O coordenador rechaçou a permanência das pessoas por uma grande quantidade de tempo nas praias.

"O que a gente não deve fazer nesse período é se aglomerar nas praias. Fazer uma atividade física, ok. Dar uma caminhada na areia, ok. Mas faz isso e volta para casa. Não é lógico nesse momento levar famílias e mais famílias com guarda-sol, com cadeiras, e fazer um piquenique na praia.

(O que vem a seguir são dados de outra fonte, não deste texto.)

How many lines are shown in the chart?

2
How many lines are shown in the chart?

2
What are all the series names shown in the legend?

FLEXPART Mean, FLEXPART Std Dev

Correr esse risco para quê?", questionou.

"Comércio informal deve ser evitado"

Gabbardo também abordou preocupação em relação ao funcionamento dos comércios de rua em todo o estado.

Para ele, uma sugestão é "escalonar" horários para que a concentração de pessoas diminua durante o dia.

"Esse comércio informal, que aqui em São Paulo ocorre em vários locais, deve ser evitado pelas pessoas que buscam e pelas pessoas que fornecem produtos. Quem sabe pensar em fazer um escalonamento. Alguns desses vendedores vão no período da manhã, outros vão no período da tarde. Se não tiver esse cuidado, mais cedo ou mais tarde vai ter a suspensão das suas atividades", completou.